REQUIREMENT.
Locate each line in the items below that contains the string "abstract", and copy those lines. Case counts.

Top of GIVEN INFORMATION

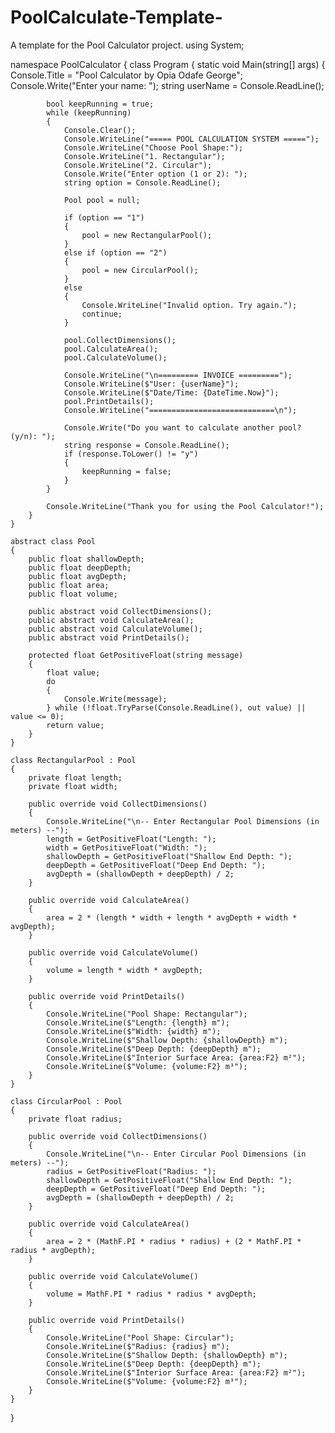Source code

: # PoolCalculate-Template-
A template for the Pool Calculator project.
using System;

namespace PoolCalculator
{
    class Program
    {
        static void Main(string[] args)
        {
            Console.Title = "Pool Calculator by Opia Odafe George";
            Console.Write("Enter your name: ");
            string userName = Console.ReadLine();

            bool keepRunning = true;
            while (keepRunning)
            {
                Console.Clear();
                Console.WriteLine("===== POOL CALCULATION SYSTEM =====");
                Console.WriteLine("Choose Pool Shape:");
                Console.WriteLine("1. Rectangular");
                Console.WriteLine("2. Circular");
                Console.Write("Enter option (1 or 2): ");
                string option = Console.ReadLine();

                Pool pool = null;

                if (option == "1")
                {
                    pool = new RectangularPool();
                }
                else if (option == "2")
                {
                    pool = new CircularPool();
                }
                else
                {
                    Console.WriteLine("Invalid option. Try again.");
                    continue;
                }

                pool.CollectDimensions();
                pool.CalculateArea();
                pool.CalculateVolume();

                Console.WriteLine("\n========= INVOICE =========");
                Console.WriteLine($"User: {userName}");
                Console.WriteLine($"Date/Time: {DateTime.Now}");
                pool.PrintDetails();
                Console.WriteLine("============================\n");

                Console.Write("Do you want to calculate another pool? (y/n): ");
                string response = Console.ReadLine();
                if (response.ToLower() != "y")
                {
                    keepRunning = false;
                }
            }

            Console.WriteLine("Thank you for using the Pool Calculator!");
        }
    }

    abstract class Pool
    {
        public float shallowDepth;
        public float deepDepth;
        public float avgDepth;
        public float area;
        public float volume;

        public abstract void CollectDimensions();
        public abstract void CalculateArea();
        public abstract void CalculateVolume();
        public abstract void PrintDetails();

        protected float GetPositiveFloat(string message)
        {
            float value;
            do
            {
                Console.Write(message);
            } while (!float.TryParse(Console.ReadLine(), out value) || value <= 0);
            return value;
        }
    }

    class RectangularPool : Pool
    {
        private float length;
        private float width;

        public override void CollectDimensions()
        {
            Console.WriteLine("\n-- Enter Rectangular Pool Dimensions (in meters) --");
            length = GetPositiveFloat("Length: ");
            width = GetPositiveFloat("Width: ");
            shallowDepth = GetPositiveFloat("Shallow End Depth: ");
            deepDepth = GetPositiveFloat("Deep End Depth: ");
            avgDepth = (shallowDepth + deepDepth) / 2;
        }

        public override void CalculateArea()
        {
            area = 2 * (length * width + length * avgDepth + width * avgDepth);
        }

        public override void CalculateVolume()
        {
            volume = length * width * avgDepth;
        }

        public override void PrintDetails()
        {
            Console.WriteLine("Pool Shape: Rectangular");
            Console.WriteLine($"Length: {length} m");
            Console.WriteLine($"Width: {width} m");
            Console.WriteLine($"Shallow Depth: {shallowDepth} m");
            Console.WriteLine($"Deep Depth: {deepDepth} m");
            Console.WriteLine($"Interior Surface Area: {area:F2} m²");
            Console.WriteLine($"Volume: {volume:F2} m³");
        }
    }

    class CircularPool : Pool
    {
        private float radius;

        public override void CollectDimensions()
        {
            Console.WriteLine("\n-- Enter Circular Pool Dimensions (in meters) --");
            radius = GetPositiveFloat("Radius: ");
            shallowDepth = GetPositiveFloat("Shallow End Depth: ");
            deepDepth = GetPositiveFloat("Deep End Depth: ");
            avgDepth = (shallowDepth + deepDepth) / 2;
        }

        public override void CalculateArea()
        {
            area = 2 * (MathF.PI * radius * radius) + (2 * MathF.PI * radius * avgDepth);
        }

        public override void CalculateVolume()
        {
            volume = MathF.PI * radius * radius * avgDepth;
        }

        public override void PrintDetails()
        {
            Console.WriteLine("Pool Shape: Circular");
            Console.WriteLine($"Radius: {radius} m");
            Console.WriteLine($"Shallow Depth: {shallowDepth} m");
            Console.WriteLine($"Deep Depth: {deepDepth} m");
            Console.WriteLine($"Interior Surface Area: {area:F2} m²");
            Console.WriteLine($"Volume: {volume:F2} m³");
        }
    }
}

Bottom of GIVEN INFORMATION

WRITTEN SOLUTION.
    abstract class Pool
        public abstract void CollectDimensions();
        public abstract void CalculateArea();
        public abstract void CalculateVolume();
        public abstract void PrintDetails();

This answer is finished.